START Exercise input

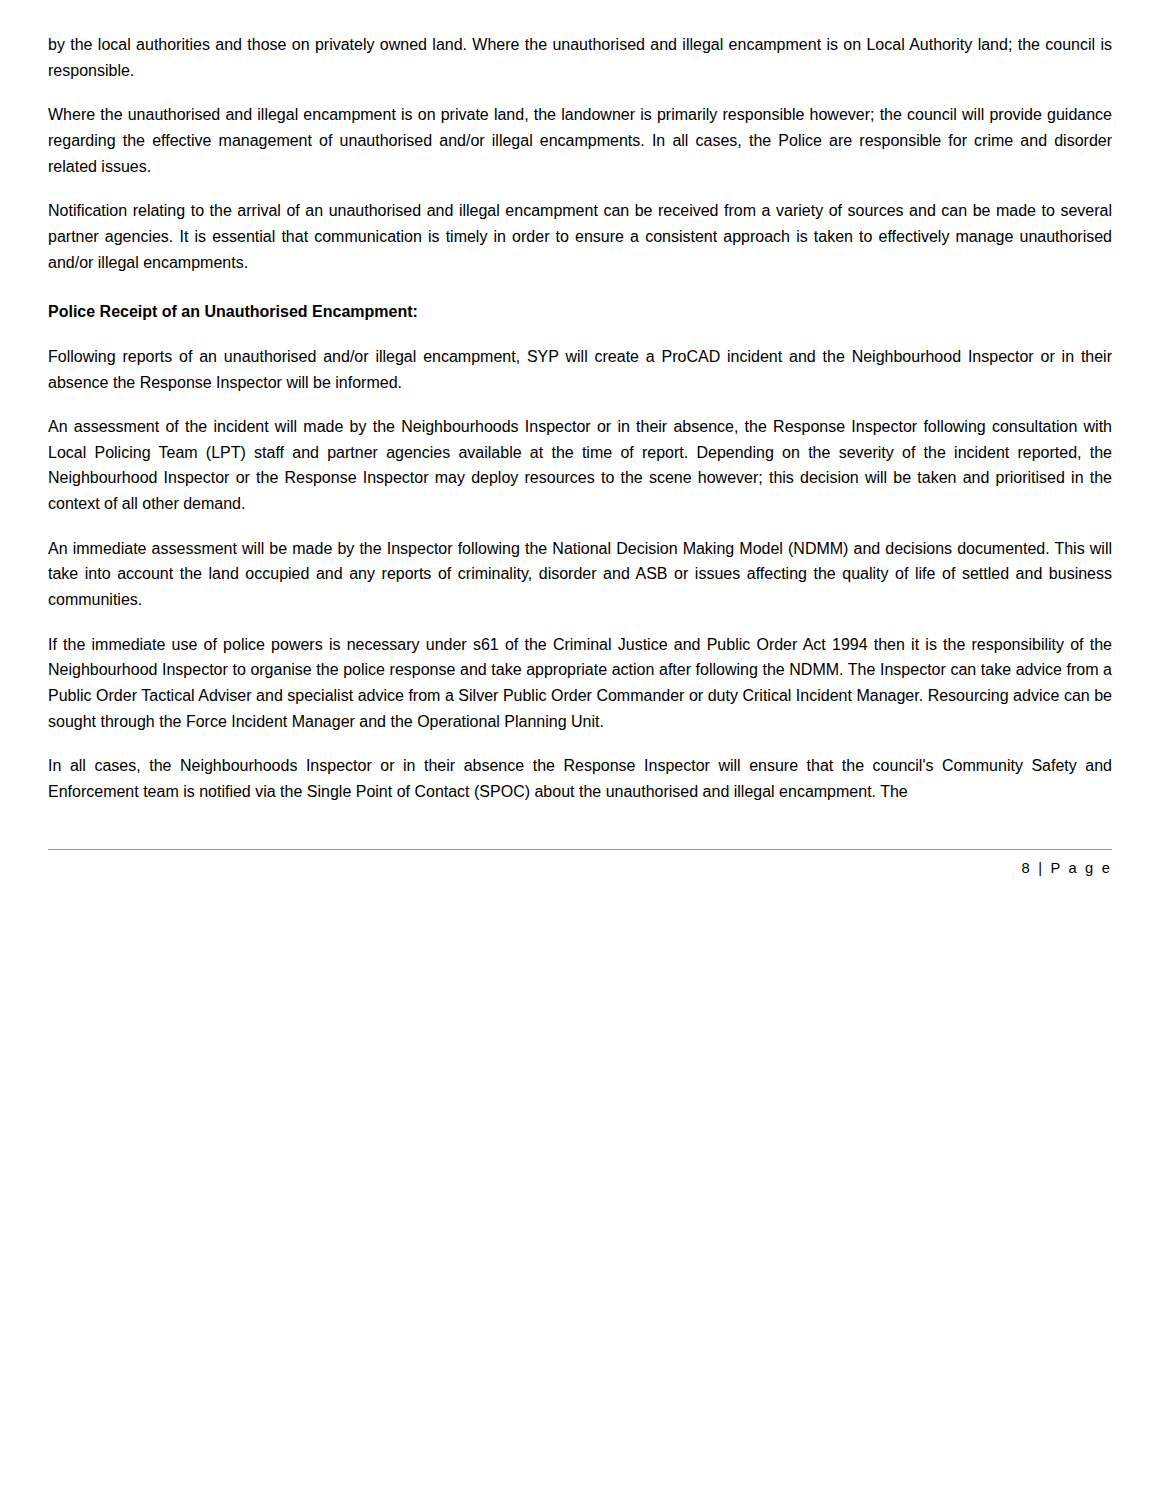by the local authorities and those on privately owned land. Where the unauthorised and illegal encampment is on Local Authority land; the council is responsible.
Where the unauthorised and illegal encampment is on private land, the landowner is primarily responsible however; the council will provide guidance regarding the effective management of unauthorised and/or illegal encampments. In all cases, the Police are responsible for crime and disorder related issues.
Notification relating to the arrival of an unauthorised and illegal encampment can be received from a variety of sources and can be made to several partner agencies. It is essential that communication is timely in order to ensure a consistent approach is taken to effectively manage unauthorised and/or illegal encampments.
Police Receipt of an Unauthorised Encampment:
Following reports of an unauthorised and/or illegal encampment, SYP will create a ProCAD incident and the Neighbourhood Inspector or in their absence the Response Inspector will be informed.
An assessment of the incident will made by the Neighbourhoods Inspector or in their absence, the Response Inspector following consultation with Local Policing Team (LPT) staff and partner agencies available at the time of report. Depending on the severity of the incident reported, the Neighbourhood Inspector or the Response Inspector may deploy resources to the scene however; this decision will be taken and prioritised in the context of all other demand.
An immediate assessment will be made by the Inspector following the National Decision Making Model (NDMM) and decisions documented. This will take into account the land occupied and any reports of criminality, disorder and ASB or issues affecting the quality of life of settled and business communities.
If the immediate use of police powers is necessary under s61 of the Criminal Justice and Public Order Act 1994 then it is the responsibility of the Neighbourhood Inspector to organise the police response and take appropriate action after following the NDMM. The Inspector can take advice from a Public Order Tactical Adviser and specialist advice from a Silver Public Order Commander or duty Critical Incident Manager. Resourcing advice can be sought through the Force Incident Manager and the Operational Planning Unit.
In all cases, the Neighbourhoods Inspector or in their absence the Response Inspector will ensure that the council's Community Safety and Enforcement team is notified via the Single Point of Contact (SPOC) about the unauthorised and illegal encampment. The
8 | P a g e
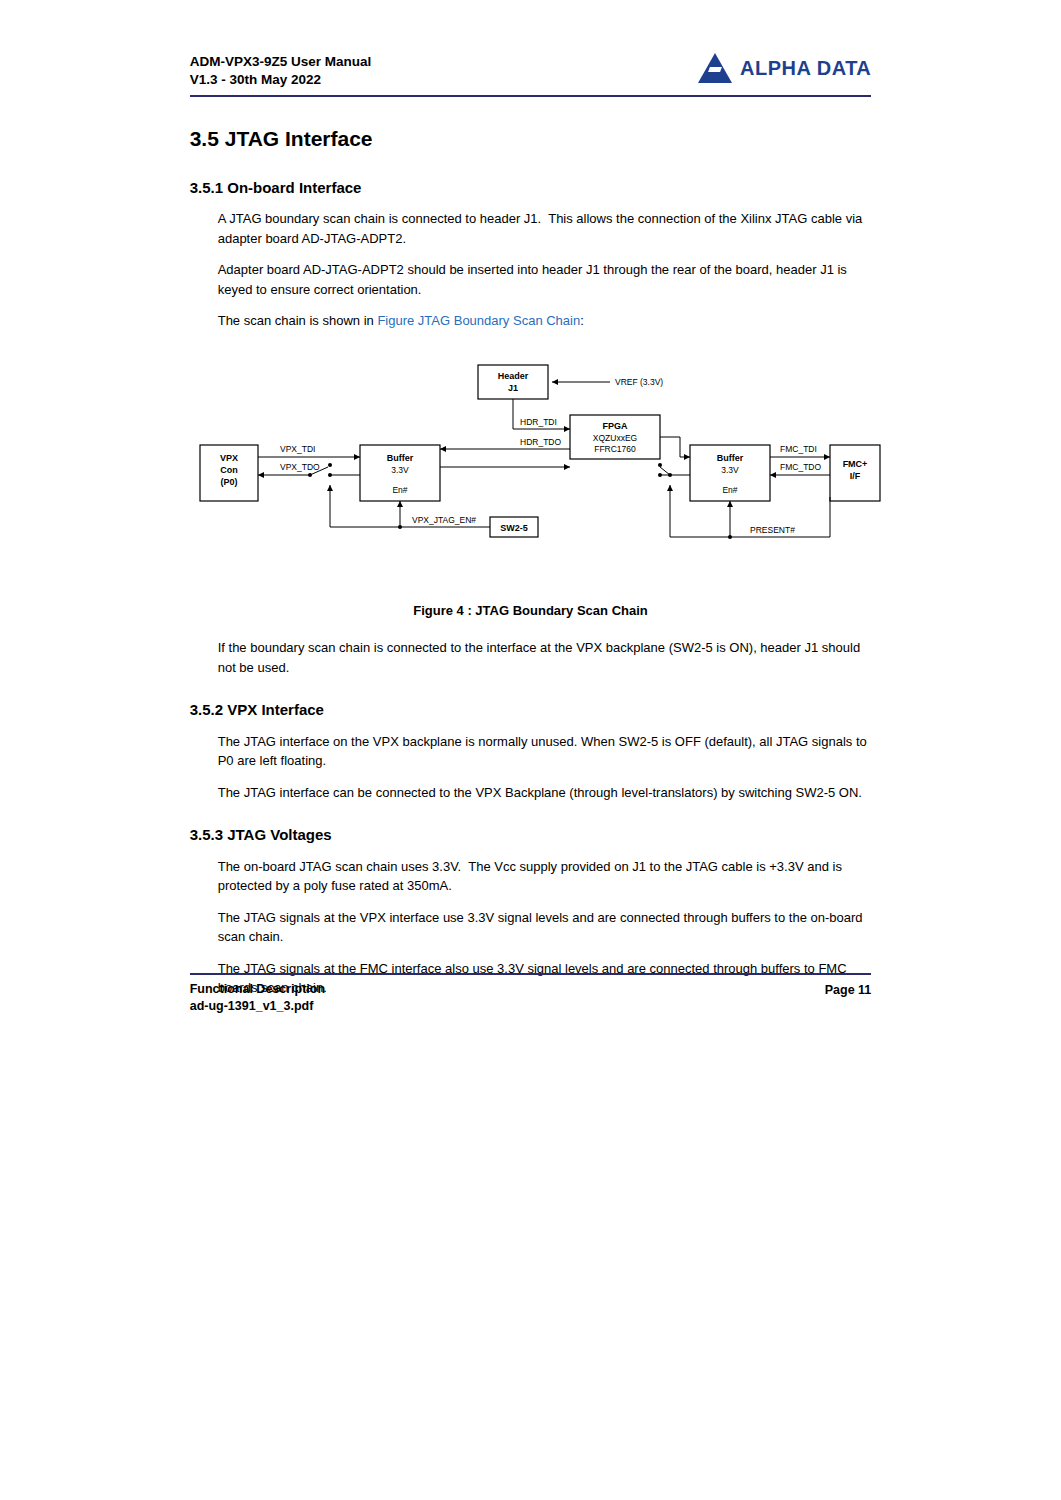ADM-VPX3-9Z5 User Manual
V1.3 - 30th May 2022
ALPHA DATA
3.5 JTAG Interface
3.5.1 On-board Interface
A JTAG boundary scan chain is connected to header J1. This allows the connection of the Xilinx JTAG cable via adapter board AD-JTAG-ADPT2.
Adapter board AD-JTAG-ADPT2 should be inserted into header J1 through the rear of the board, header J1 is keyed to ensure correct orientation.
The scan chain is shown in Figure JTAG Boundary Scan Chain:
Header J1 VREF (3.3V) FPGA XQZUxxEG FFRC1760 VPX Con (P0) Buffer 3.3V En# Buffer 3.3V En# FMC+ I/F SW2-5 VPX_TDI VPX_TDO HDR_TDI HDR_TDO FMC_TDI FMC_TDO VPX_JTAG_EN# PRESENT#
Figure 4 : JTAG Boundary Scan Chain
If the boundary scan chain is connected to the interface at the VPX backplane (SW2-5 is ON), header J1 should not be used.
3.5.2 VPX Interface
The JTAG interface on the VPX backplane is normally unused. When SW2-5 is OFF (default), all JTAG signals to P0 are left floating.
The JTAG interface can be connected to the VPX Backplane (through level-translators) by switching SW2-5 ON.
3.5.3 JTAG Voltages
The on-board JTAG scan chain uses 3.3V. The Vcc supply provided on J1 to the JTAG cable is +3.3V and is protected by a poly fuse rated at 350mA.
The JTAG signals at the VPX interface use 3.3V signal levels and are connected through buffers to the on-board scan chain.
The JTAG signals at the FMC interface also use 3.3V signal levels and are connected through buffers to FMC boards scan chain.
Functional Description
ad-ug-1391_v1_3.pdf
Page 11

END Exercise input

Exercise directions: Before printing anything, remove the pictures; then print all the records exactly.

Exercise answer:
by the local authorities and those on privately owned land. Where the unauthorised and illegal encampment is on Local Authority land; the council is responsible.
Where the unauthorised and illegal encampment is on private land, the landowner is primarily responsible however; the council will provide guidance regarding the effective management of unauthorised and/or illegal encampments. In all cases, the Police are responsible for crime and disorder related issues.
Notification relating to the arrival of an unauthorised and illegal encampment can be received from a variety of sources and can be made to several partner agencies. It is essential that communication is timely in order to ensure a consistent approach is taken to effectively manage unauthorised and/or illegal encampments.
Police Receipt of an Unauthorised Encampment:
Following reports of an unauthorised and/or illegal encampment, SYP will create a ProCAD incident and the Neighbourhood Inspector or in their absence the Response Inspector will be informed.
An assessment of the incident will made by the Neighbourhoods Inspector or in their absence, the Response Inspector following consultation with Local Policing Team (LPT) staff and partner agencies available at the time of report. Depending on the severity of the incident reported, the Neighbourhood Inspector or the Response Inspector may deploy resources to the scene however; this decision will be taken and prioritised in the context of all other demand.
An immediate assessment will be made by the Inspector following the National Decision Making Model (NDMM) and decisions documented. This will take into account the land occupied and any reports of criminality, disorder and ASB or issues affecting the quality of life of settled and business communities.
If the immediate use of police powers is necessary under s61 of the Criminal Justice and Public Order Act 1994 then it is the responsibility of the Neighbourhood Inspector to organise the police response and take appropriate action after following the NDMM. The Inspector can take advice from a Public Order Tactical Adviser and specialist advice from a Silver Public Order Commander or duty Critical Incident Manager. Resourcing advice can be sought through the Force Incident Manager and the Operational Planning Unit.
In all cases, the Neighbourhoods Inspector or in their absence the Response Inspector will ensure that the council's Community Safety and Enforcement team is notified via the Single Point of Contact (SPOC) about the unauthorised and illegal encampment. The
8 | P a g e
ADM-VPX3-9Z5 User Manual
V1.3 - 30th May 2022
ALPHA DATA
3.5 JTAG Interface
3.5.1 On-board Interface
A JTAG boundary scan chain is connected to header J1. This allows the connection of the Xilinx JTAG cable via adapter board AD-JTAG-ADPT2.
Adapter board AD-JTAG-ADPT2 should be inserted into header J1 through the rear of the board, header J1 is keyed to ensure correct orientation.
The scan chain is shown in Figure JTAG Boundary Scan Chain:
Header J1 VREF (3.3V) FPGA XQZUxxEG FFRC1760 VPX Con (P0) Buffer 3.3V En# Buffer 3.3V En# FMC+ I/F SW2-5 VPX_TDI VPX_TDO HDR_TDI HDR_TDO FMC_TDI FMC_TDO VPX_JTAG_EN# PRESENT#
Figure 4 : JTAG Boundary Scan Chain
If the boundary scan chain is connected to the interface at the VPX backplane (SW2-5 is ON), header J1 should not be used.
3.5.2 VPX Interface
The JTAG interface on the VPX backplane is normally unused. When SW2-5 is OFF (default), all JTAG signals to P0 are left floating.
The JTAG interface can be connected to the VPX Backplane (through level-translators) by switching SW2-5 ON.
3.5.3 JTAG Voltages
The on-board JTAG scan chain uses 3.3V. The Vcc supply provided on J1 to the JTAG cable is +3.3V and is protected by a poly fuse rated at 350mA.
The JTAG signals at the VPX interface use 3.3V signal levels and are connected through buffers to the on-board scan chain.
The JTAG signals at the FMC interface also use 3.3V signal levels and are connected through buffers to FMC boards scan chain.
Functional Description
ad-ug-1391_v1_3.pdf
Page 11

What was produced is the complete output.